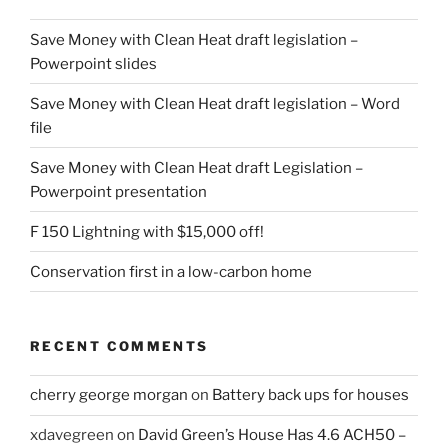
Save Money with Clean Heat draft legislation –
Powerpoint slides
Save Money with Clean Heat draft legislation – Word
file
Save Money with Clean Heat draft Legislation –
Powerpoint presentation
F 150 Lightning with $15,000 off!
Conservation first in a low-carbon home
RECENT COMMENTS
cherry george morgan
on
Battery back ups for houses
xdavegreen
on
David Green’s House Has 4.6 ACH50 –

What you should do> The entries above need an exact copy without their pictures.

Result below>
Save Money with Clean Heat draft legislation –
Powerpoint slides
Save Money with Clean Heat draft legislation – Word
file
Save Money with Clean Heat draft Legislation –
Powerpoint presentation
F 150 Lightning with $15,000 off!
Conservation first in a low-carbon home
RECENT COMMENTS
cherry george morgan
on
Battery back ups for houses
xdavegreen
on
David Green’s House Has 4.6 ACH50 –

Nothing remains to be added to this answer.